Pop in the other Ethernet card, connect the DSL/CABLE modem to it (via a hub
or xcross cable) and give it the hostname of "bcurry" and domain of
"mediaone.net".
Then enable dhcp on the eth1 interface.
Though bcurry.mediaone.net might be wrong, dhcp will adjust the host &
domain name correctly when the connection is first started.
Thus once you connect to the internet, you may find that your hostname will
change!
You may want/need to fix things so this does not happen, or use what the ISP
"gives" you.
If you are going to run an HTTP, FTP or other internet SERVER you'll need to
register your domain with the internic. You'll also need to get your ISP to
"FIX" your IP so it doesn't change. You then register your IP with the
internic (also get your ISP to add an entry into their DNS...).
Each of these will cost a few dollars.
If you are not going to run these services, then you can utilize any domain
name you want...
...esp. if you will be using dhcp to grab an IP from the ISP.

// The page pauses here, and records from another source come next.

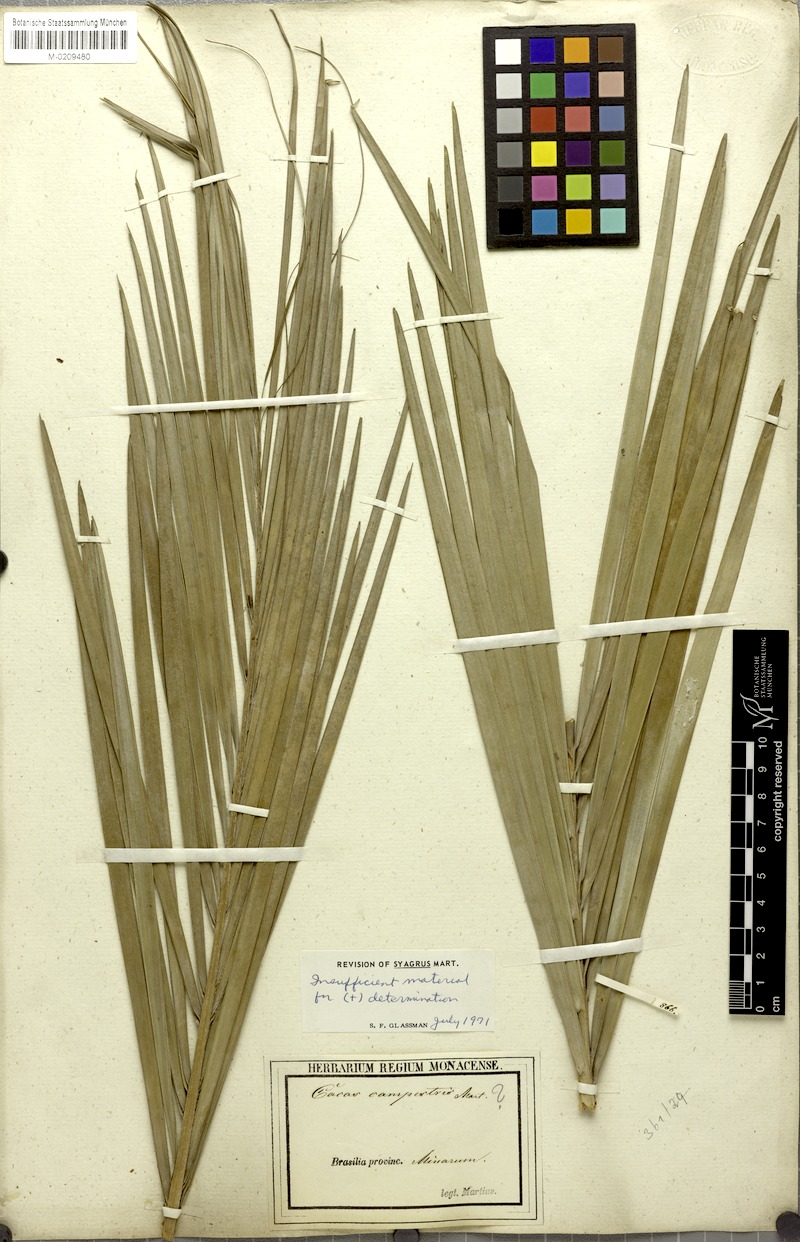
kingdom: Plantae
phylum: Tracheophyta
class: Liliopsida
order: Arecales
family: Arecaceae
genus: Syagrus
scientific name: Syagrus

Linux MUST have a host & domain name of some sort to prevent those long
pauses. Even then you'll still see one or two during startup, as services
start up which look for a DNS...
-JMS
-----Original Message-----
From: [EMAIL PROTECTED]
[mailto:[EMAIL PROTECTED]]On Behalf Of Bob Currey
Sent: Sunday, January 21, 2001 5:45 PM
To: [EMAIL PROTECTED]
Subject: RE: [newbie] Help! new 7.2 system has gotten abominably slow
As I'm reading this, the install's host name prompt screen sits in front of
me. Because of my setup, I am always lost in the how-tos as far as host
name is concerned. At the moment, I'm loading a new server. For the time
being, it will have eth0 connected to my home net, getting an IP address via
the DHCP server on my other Linux box which is currently the server. The
2nd NIC at eth1 is not connected at present, and won't be used till I
replace the old server with this new one, and then eth1 will run a DHCP
server for the home LAN.
The fact that I don't have a Domain has caused me tremendous grief, in that
setting up Apache, Samba, a DNS server, the FTP server, the Proxy server,
etc, all expect one, when you read the how-tos. For someone not a Linux
guru, it makes the stuff incomprehensible, as nothing fits. For that
reason, I ended up giving up at least for the time being on installing them
on my server (both the old one and new one), but would be very grateful if
someone could explain what I'm supposed to fill in when they want you to put
in your domain name in these setups. I spent many hours reading and never
understood how to set them up as a result. I imagine anyone else with a
home LAN that doesn't have a domain name (and this would be normal, I'd
expect) would be having the same trouble.